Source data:

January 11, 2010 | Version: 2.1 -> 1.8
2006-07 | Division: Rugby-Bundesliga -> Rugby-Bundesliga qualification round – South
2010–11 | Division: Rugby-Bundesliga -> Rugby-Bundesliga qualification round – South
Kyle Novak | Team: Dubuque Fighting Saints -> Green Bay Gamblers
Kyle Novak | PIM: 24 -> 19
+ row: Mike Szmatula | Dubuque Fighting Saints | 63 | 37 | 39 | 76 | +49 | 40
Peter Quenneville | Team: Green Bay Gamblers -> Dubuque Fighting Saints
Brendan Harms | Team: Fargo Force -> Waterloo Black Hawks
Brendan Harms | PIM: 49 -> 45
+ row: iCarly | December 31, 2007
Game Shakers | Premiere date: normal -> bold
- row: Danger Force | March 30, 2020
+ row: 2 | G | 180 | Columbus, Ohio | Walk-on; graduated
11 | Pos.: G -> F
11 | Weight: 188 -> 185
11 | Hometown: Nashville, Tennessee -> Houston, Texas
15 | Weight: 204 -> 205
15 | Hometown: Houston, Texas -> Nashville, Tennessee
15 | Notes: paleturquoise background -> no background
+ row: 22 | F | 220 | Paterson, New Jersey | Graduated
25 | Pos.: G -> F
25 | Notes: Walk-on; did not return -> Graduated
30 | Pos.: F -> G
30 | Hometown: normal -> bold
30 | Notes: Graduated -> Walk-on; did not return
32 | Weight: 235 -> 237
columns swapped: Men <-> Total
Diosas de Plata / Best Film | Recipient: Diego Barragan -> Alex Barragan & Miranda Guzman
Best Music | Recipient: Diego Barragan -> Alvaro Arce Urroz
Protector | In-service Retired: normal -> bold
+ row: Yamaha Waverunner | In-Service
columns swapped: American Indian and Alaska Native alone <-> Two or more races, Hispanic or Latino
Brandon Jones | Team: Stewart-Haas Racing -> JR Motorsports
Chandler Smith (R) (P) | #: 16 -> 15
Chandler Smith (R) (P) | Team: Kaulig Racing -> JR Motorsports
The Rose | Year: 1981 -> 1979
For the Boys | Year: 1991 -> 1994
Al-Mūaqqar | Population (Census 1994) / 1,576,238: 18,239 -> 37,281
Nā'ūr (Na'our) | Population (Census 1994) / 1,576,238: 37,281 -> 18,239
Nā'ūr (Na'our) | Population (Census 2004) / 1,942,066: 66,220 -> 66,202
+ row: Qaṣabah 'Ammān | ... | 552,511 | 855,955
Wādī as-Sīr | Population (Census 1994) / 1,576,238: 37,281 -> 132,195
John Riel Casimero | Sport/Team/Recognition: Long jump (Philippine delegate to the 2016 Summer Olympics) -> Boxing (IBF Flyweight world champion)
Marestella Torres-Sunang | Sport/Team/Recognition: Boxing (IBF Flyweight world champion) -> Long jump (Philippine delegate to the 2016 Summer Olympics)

§ Objective: Lay out every line of the rows above as a JSON list of strings, one string per line, leaving out any blank lines.

§ Final result:
[
  "January 11, 2010 | Version: 2.1 -> 1.8",
  "2006-07 | Division: Rugby-Bundesliga -> Rugby-Bundesliga qualification round – South",
  "2010–11 | Division: Rugby-Bundesliga -> Rugby-Bundesliga qualification round – South",
  "Kyle Novak | Team: Dubuque Fighting Saints -> Green Bay Gamblers",
  "Kyle Novak | PIM: 24 -> 19",
  "+ row: Mike Szmatula | Dubuque Fighting Saints | 63 | 37 | 39 | 76 | +49 | 40",
  "Peter Quenneville | Team: Green Bay Gamblers -> Dubuque Fighting Saints",
  "Brendan Harms | Team: Fargo Force -> Waterloo Black Hawks",
  "Brendan Harms | PIM: 49 -> 45",
  "+ row: iCarly | December 31, 2007",
  "Game Shakers | Premiere date: normal -> bold",
  "- row: Danger Force | March 30, 2020",
  "+ row: 2 | G | 180 | Columbus, Ohio | Walk-on; graduated",
  "11 | Pos.: G -> F",
  "11 | Weight: 188 -> 185",
  "11 | Hometown: Nashville, Tennessee -> Houston, Texas",
  "15 | Weight: 204 -> 205",
  "15 | Hometown: Houston, Texas -> Nashville, Tennessee",
  "15 | Notes: paleturquoise background -> no background",
  "+ row: 22 | F | 220 | Paterson, New Jersey | Graduated",
  "25 | Pos.: G -> F",
  "25 | Notes: Walk-on; did not return -> Graduated",
  "30 | Pos.: F -> G",
  "30 | Hometown: normal -> bold",
  "30 | Notes: Graduated -> Walk-on; did not return",
  "32 | Weight: 235 -> 237",
  "columns swapped: Men <-> Total",
  "Diosas de Plata / Best Film | Recipient: Diego Barragan -> Alex Barragan & Miranda Guzman",
  "Best Music | Recipient: Diego Barragan -> Alvaro Arce Urroz",
  "Protector | In-service Retired: normal -> bold",
  "+ row: Yamaha Waverunner | In-Service",
  "columns swapped: American Indian and Alaska Native alone <-> Two or more races, Hispanic or Latino",
  "Brandon Jones | Team: Stewart-Haas Racing -> JR Motorsports",
  "Chandler Smith (R) (P) | #: 16 -> 15",
  "Chandler Smith (R) (P) | Team: Kaulig Racing -> JR Motorsports",
  "The Rose | Year: 1981 -> 1979",
  "For the Boys | Year: 1991 -> 1994",
  "Al-Mūaqqar | Population (Census 1994) / 1,576,238: 18,239 -> 37,281",
  "Nā'ūr (Na'our) | Population (Census 1994) / 1,576,238: 37,281 -> 18,239",
  "Nā'ūr (Na'our) | Population (Census 2004) / 1,942,066: 66,220 -> 66,202",
  "+ row: Qaṣabah 'Ammān | ... | 552,511 | 855,955",
  "Wādī as-Sīr | Population (Census 1994) / 1,576,238: 37,281 -> 132,195",
  "John Riel Casimero | Sport/Team/Recognition: Long jump (Philippine delegate to the 2016 Summer Olympics) -> Boxing (IBF Flyweight world champion)",
  "Marestella Torres-Sunang | Sport/Team/Recognition: Boxing (IBF Flyweight world champion) -> Long jump (Philippine delegate to the 2016 Summer Olympics)"
]